--- Available data Enclosed Below ---

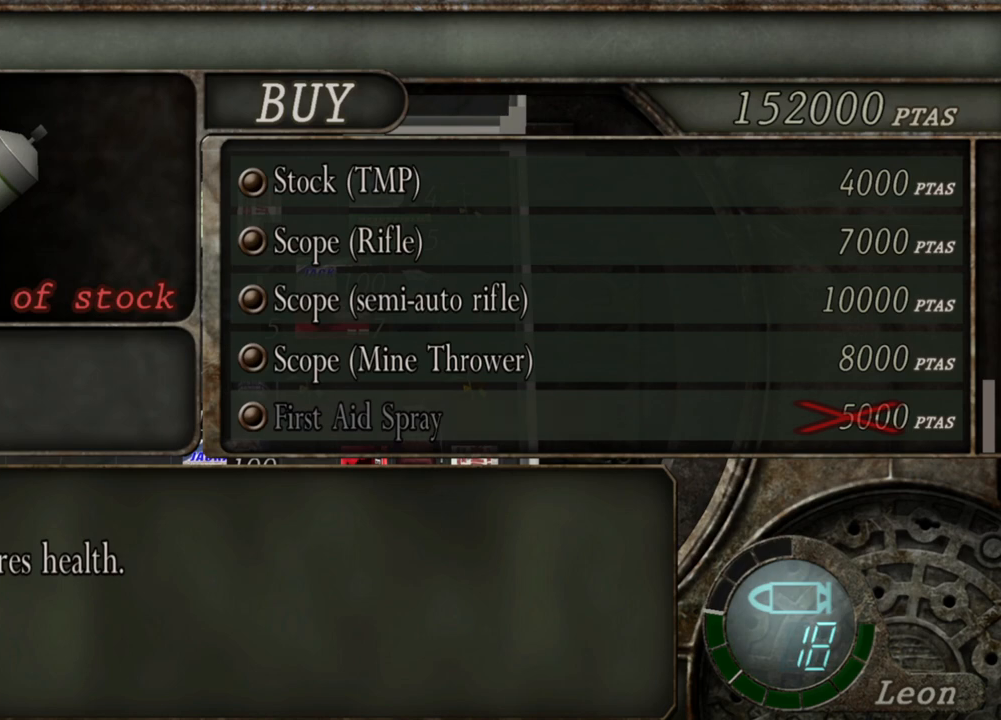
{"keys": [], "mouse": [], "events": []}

--- End of Enclosed Available data ---
--- Available data Enclosed Below ---

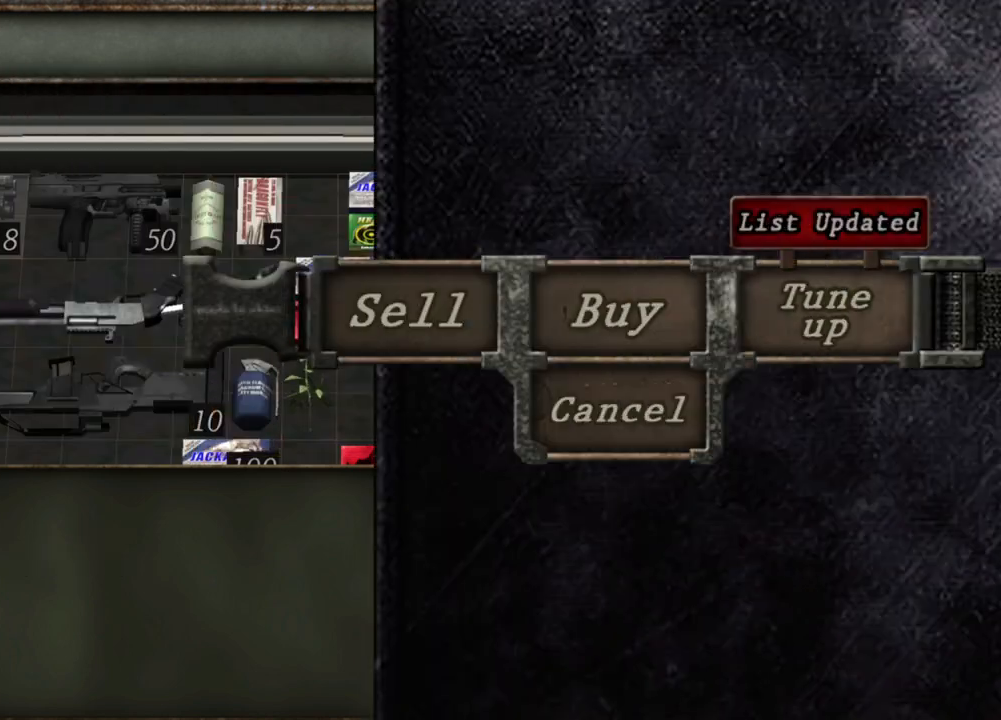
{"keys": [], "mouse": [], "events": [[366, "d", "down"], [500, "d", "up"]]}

--- End of Enclosed Available data ---
--- Available data Enclosed Below ---

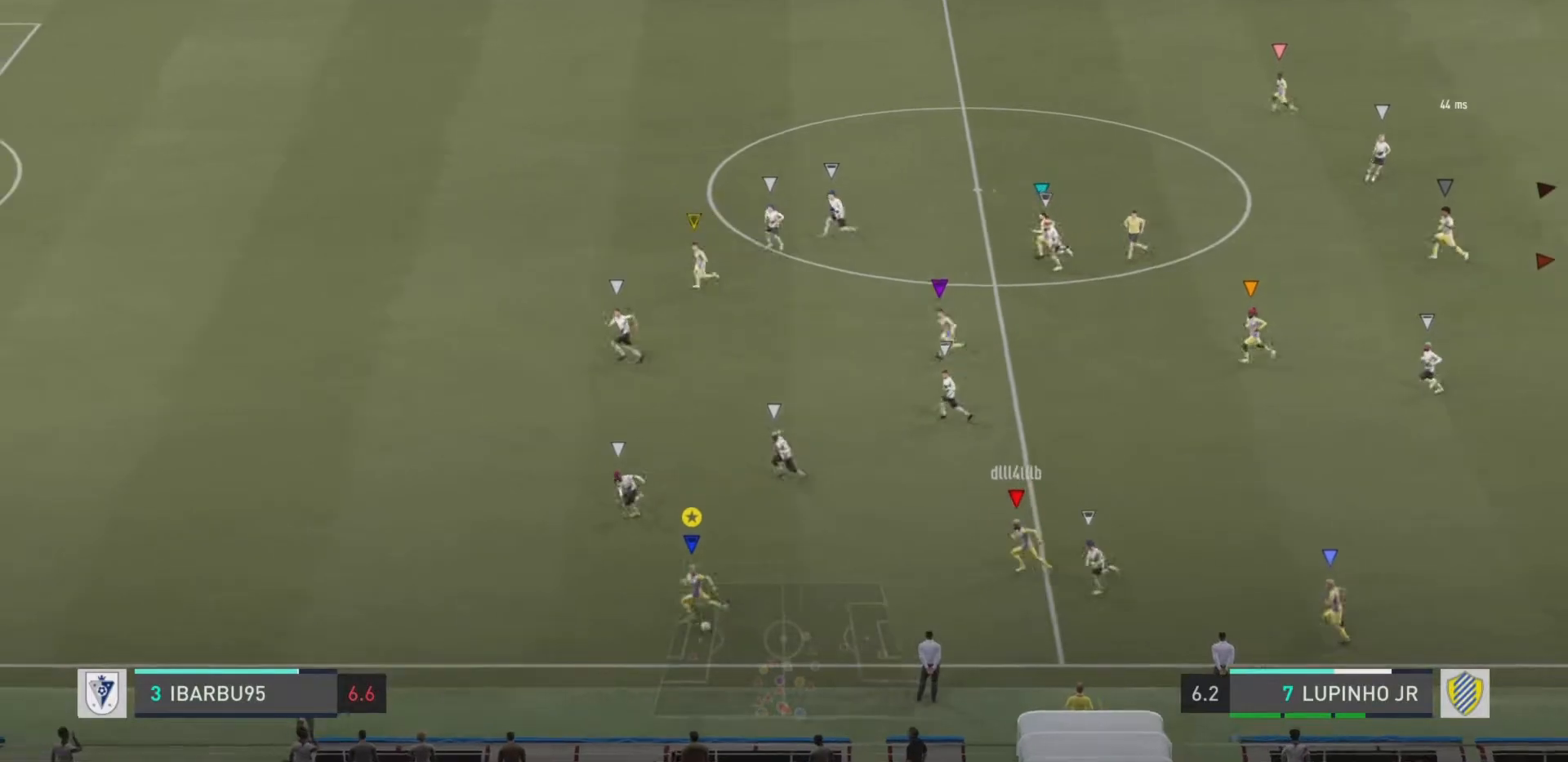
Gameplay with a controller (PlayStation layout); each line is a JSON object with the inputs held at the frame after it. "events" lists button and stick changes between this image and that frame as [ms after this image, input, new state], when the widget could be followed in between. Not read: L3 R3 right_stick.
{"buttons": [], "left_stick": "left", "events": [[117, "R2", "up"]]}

--- End of Enclosed Available data ---

> Exercise instructions
Nothing but a number is asked for: how many lines of the records contain the word "mouse"?

> Written response
2